New ECGI technique to image heart activity

Matthijs Cluitmans, PhD researcher and a doctor at the Hart + Vaat Centrum at Maastricht UMC+, successfully created a three-dimensional image of a patient's beating heart using non-invasive electrocardiographic imaging (ECGI).

Cardiovascular disease is one of the leading causes of death worldwide. Maastricht UMC+ has an excellent reputation in the field of cardiovascular research and treatment, thanks in part to its close collaboration with the Cardiovascular Research Institute Maastricht (CARIM) and Maastricht University's Department of Data Science and Knowledge Engineering.

Imaging plays an important role in diagnosing cardiovascular disease, which is what makes ECGI so relevant. ECGI is a step up from the well-known electrocardiogram (ECG) and can reveal more details about the electrophysiology of the heart than an ECG is capable of.

The technique has been applied in a clinical setting to determine the origin of 'skipped beats' and to create a more effective treatment plan for that specific arrhythmia. Cardiologists who treat arrhythmias by threading a catheter from the groin to the heart can find their target more easily using ECGI and no longer have to search for the location of the arrhythmia. Cluitmans also used ECGI to illustrate a link between problems in the heart's electrical recovery phase and the risk of developing cardiac arrhythmias and sudden cardiac arrest. The insights currently provided by ECGI will be studied in large patient populations in the next few years.
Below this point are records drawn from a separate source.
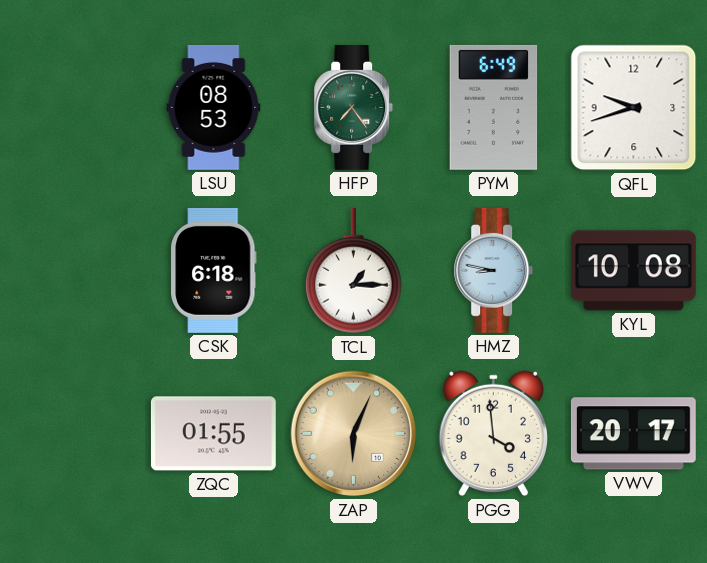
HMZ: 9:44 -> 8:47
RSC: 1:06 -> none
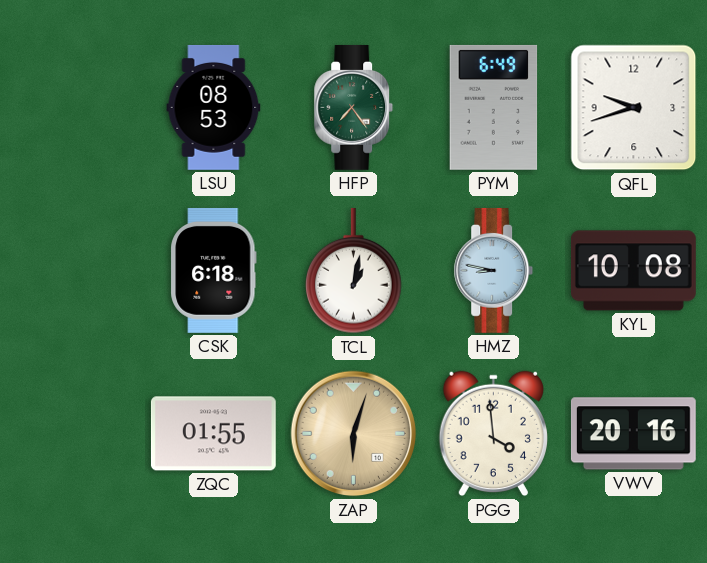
TCL: 1:15 -> 1:02
ZAP: 6:04 -> 6:03
VWV: 20:17 -> 20:16
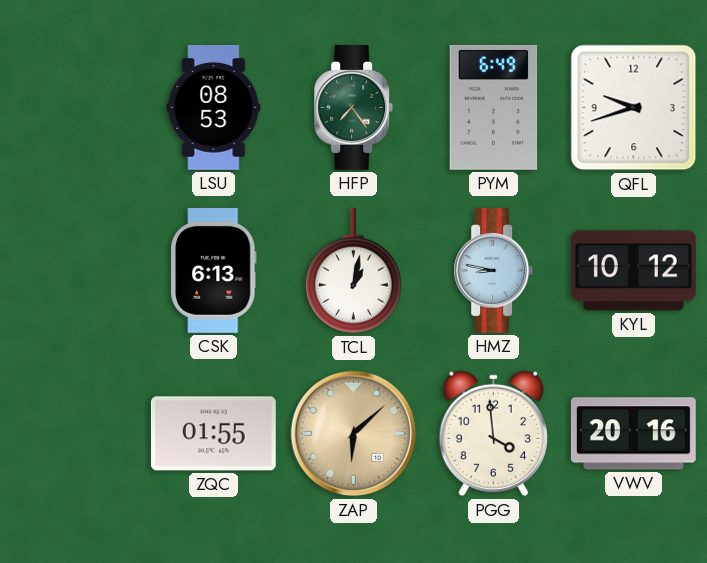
CSK: 6:18 -> 6:13
KYL: 10:08 -> 10:12
ZAP: 6:03 -> 6:08
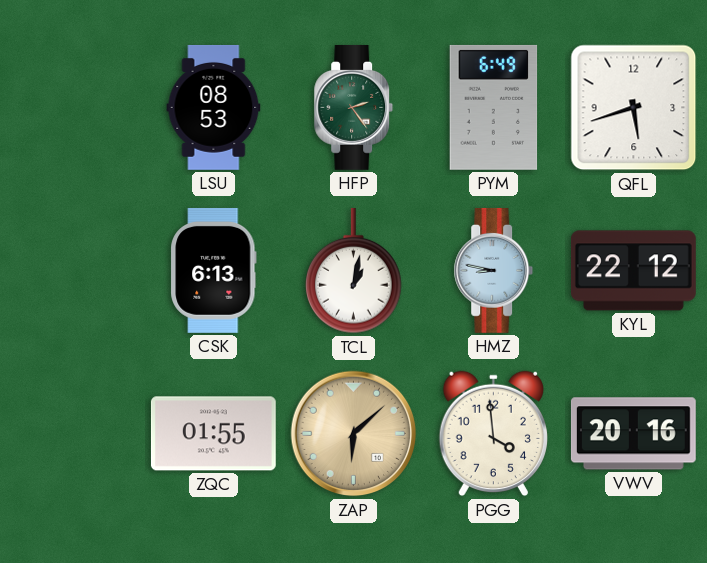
HFP: 7:24 -> 2:24
QFL: 9:42 -> 5:42
KYL: 10:12 -> 22:12
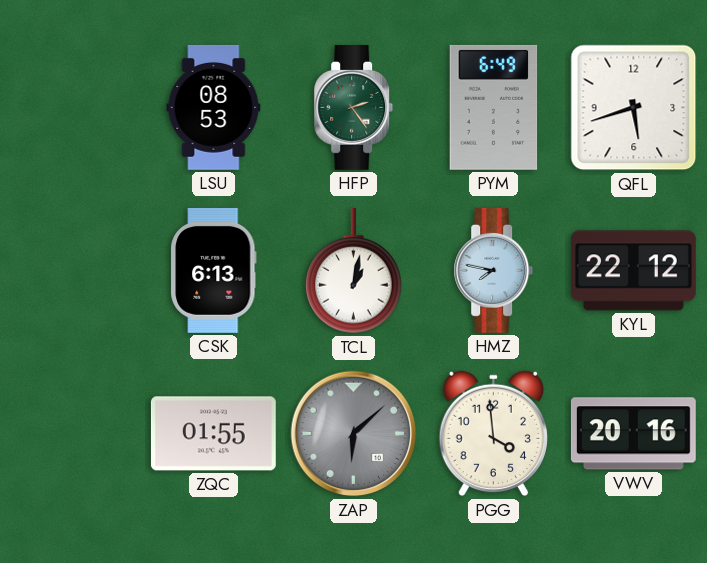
HMZ: 8:47 -> 7:47
ZAP dial: champagne -> grey
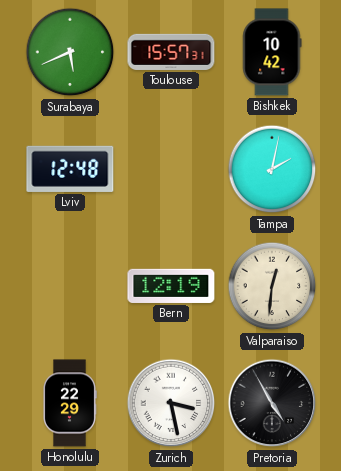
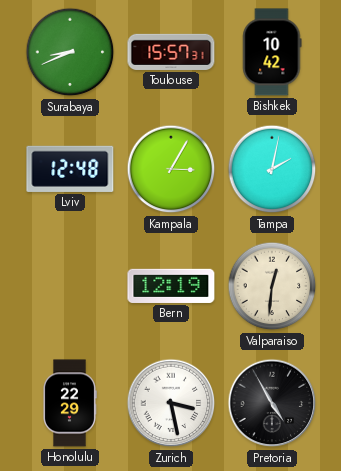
Surabaya: 5:41 -> 8:41
Kampala: none -> 3:05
Cluitmans studied medicine and applied mathematics and acquired the knowledge and skills to carry out innovative medical technology research. For the application and improvement of the ECGI technique, he and his team were presented with the Clinical Needs Translational Award (CTA) by the European Society of Cardiology (ESC) and Computing in Cardiology (CinC). This award will be conferred in Rome on 29 August and will also recognise the collaboration between the research groups at Maastricht UMC+ and leading American research institutes in Boston. The CinC previously presented Cluitmans with the Rosanna Degani Award for young researchers. He hopes to obtain his PhD from Maastricht University this September for his research on cardiology and high-tech imaging.